# TASKS TO PERFORM:
a. In the sleep deprivation passage, rewrite the part from "One such experiment" to "four hours late.", replacing "significantly" with "noticeably".
b. Answer these questions from the sleep deprivation passage:
(i) In the recently published experiment, which people were significantly less physically active?
(ii) Which type of sleep is concentrated in the second half of the night?
(iii) In the 2014 study, which pilots tended to be more fatigued?

# EXCERPT:
========
To some extent, we have all conducted our own one-person real-life experiments with sleep deprivation.
One thing I’ve noticed in my own such experiments is that if I’m going to have my sleep cut short, I’d rather do it by going to bed late than by waking up early. One especially late night by itself won’t stop me from having a more or less normal day, but an especially early morning can really drain my energy as the day goes on.
What that seems to suggest is that the effects of sleep deprivation differ based on when in the night the sleep deprivation occurs. Of course, to know whether that principle holds generally, it’s necessary to go beyond my own day-to-day experiments and look at actual experiments that have been done by psychology, health and neuroscience researchers.
One such experiment that was recently published looked at people’s levels of physical activity after eight hours of sleep, or after four hour’s sleep in which either the first half or the second half of the full night’s sleep was removed.
No points for guessing that the people whose sleep was restricted to four hours reported feeling more tired than those who’d slept for eight. Interestingly, though, the people who woke up four hours early were significantly less physically active than those who’d gone to bed four hours late.
There are various possible reasons why not just the total amount of sleep, but also the timing of when that sleep occurs, might change the effects of sleep deprivation.
It might be relevant, for example, that different types of sleep tend to occur at different times of night. A 2010 study found that certain brain processes related to attention were more disrupted by sleep deprivation in the second half than the first half of the night – possibly because REM sleep, which is involved in maintaining these processes, is concentrated in the second half of the night.
Another, more straightforward reason, that the timing of sleep deprivation might matter, is that people who wake up early simply have to stay awake longer. A 2014 study of airline pilots emphasizes this point, noting that pilots with late-finishing flights tended to be more fatigued than pilots with early-starting flights despite getting more sleep overall.
========
# RECORDS PROVIDED:
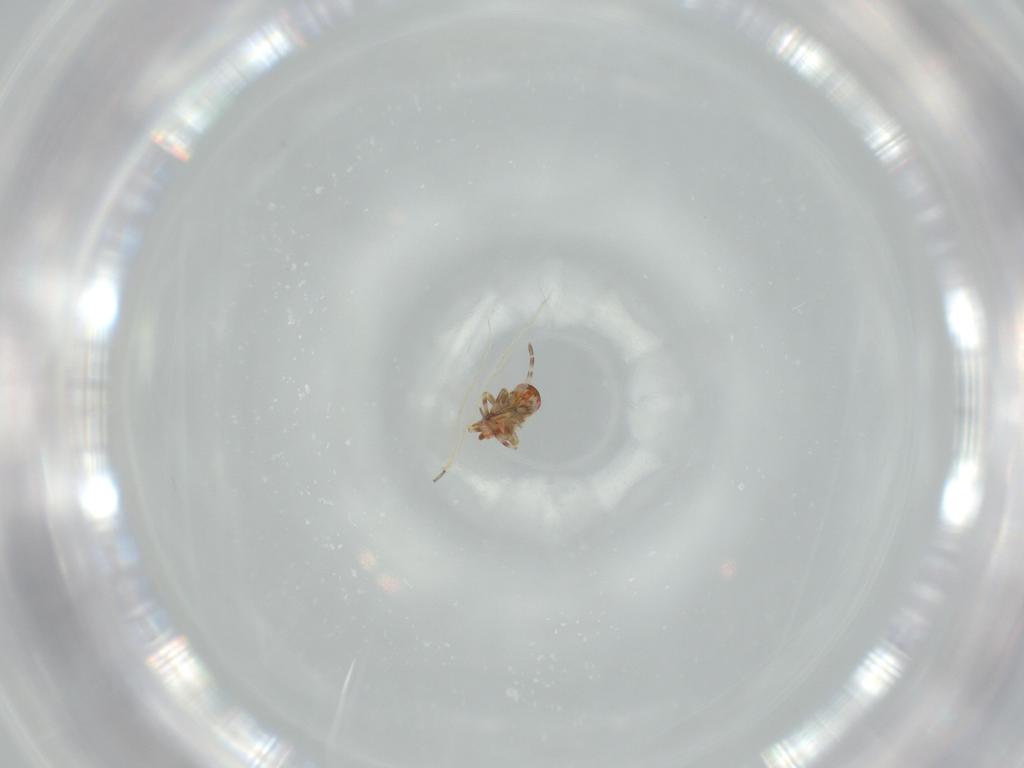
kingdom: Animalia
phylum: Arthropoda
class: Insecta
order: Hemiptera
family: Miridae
========
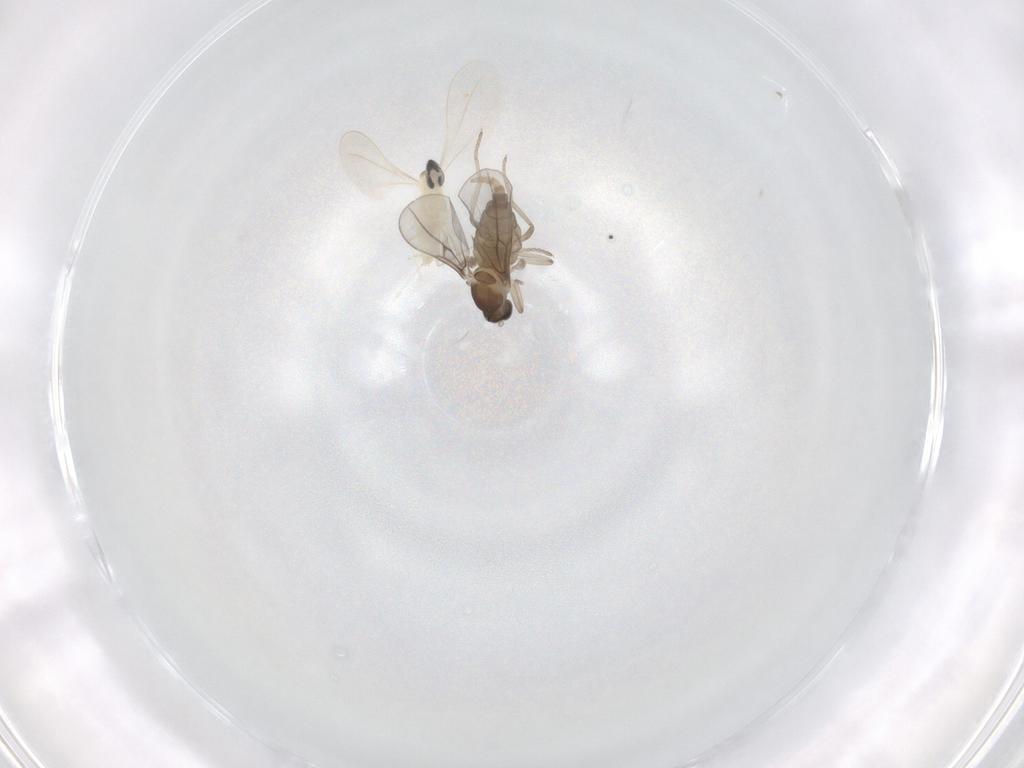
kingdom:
========
# RESPONSES PER TASK:
a.
One such experiment that was recently published looked at people’s levels of physical activity after eight hours of sleep, or after four hour’s sleep in which either the first half or the second half of the full night’s sleep was removed.
No points for guessing that the people whose sleep was restricted to four hours reported feeling more tired than those who’d slept for eight. Interestingly, though, the people who woke up four hours early were noticeably less physically active than those who’d gone to bed four hours late.

b.
(i) The people who woke up four hours early.
(ii) REM sleep.
(iii) Pilots with late-finishing flights.